*** Input ***
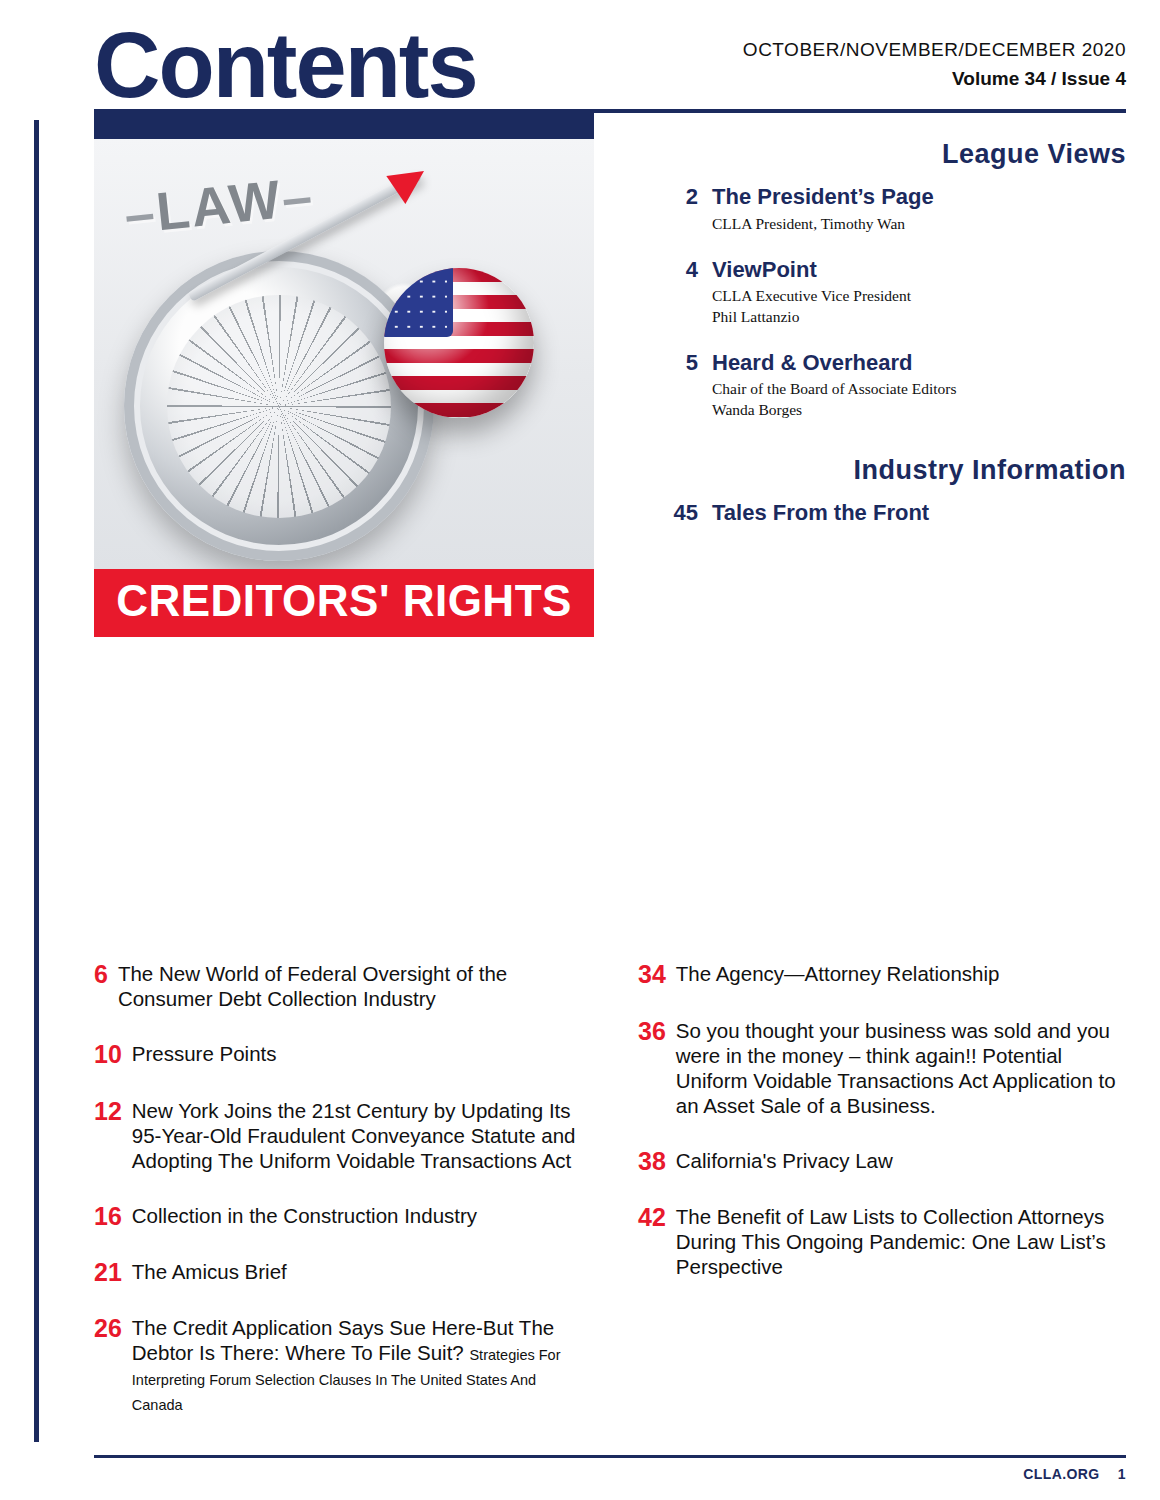Contents
OCTOBER/NOVEMBER/DECEMBER 2020
Volume 34 / Issue 4
–LAW–
CREDITORS' RIGHTS
League Views
2
The President’s Page
CLLA President, Timothy Wan
4
ViewPoint
CLLA Executive Vice President
Phil Lattanzio
5
Heard & Overheard
Chair of the Board of Associate Editors
Wanda Borges
Industry Information
45
Tales From the Front
6 The New World of Federal Oversight of the Consumer Debt Collection Industry
10 Pressure Points
12 New York Joins the 21st Century by Updating Its 95-Year-Old Fraudulent Conveyance Statute and Adopting The Uniform Voidable Transactions Act
16 Collection in the Construction Industry
21 The Amicus Brief
26 The Credit Application Says Sue Here-But The Debtor Is There: Where To File Suit? Strategies For Interpreting Forum Selection Clauses In The United States And Canada
34 The Agency—Attorney Relationship
36 So you thought your business was sold and you were in the money – think again!! Potential Uniform Voidable Transactions Act Application to an Asset Sale of a Business.
38 California's Privacy Law
42 The Benefit of Law Lists to Collection Attorneys During This Ongoing Pandemic: One Law List’s Perspective
CLLA.ORG 1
*** End of Input ***
| To do |
From the data above, show each line that contains "Transactions".

| Task result |
12 New York Joins the 21st Century by Updating Its 95-Year-Old Fraudulent Conveyance Statute and Adopting The Uniform Voidable Transactions Act
36 So you thought your business was sold and you were in the money – think again!! Potential Uniform Voidable Transactions Act Application to an Asset Sale of a Business.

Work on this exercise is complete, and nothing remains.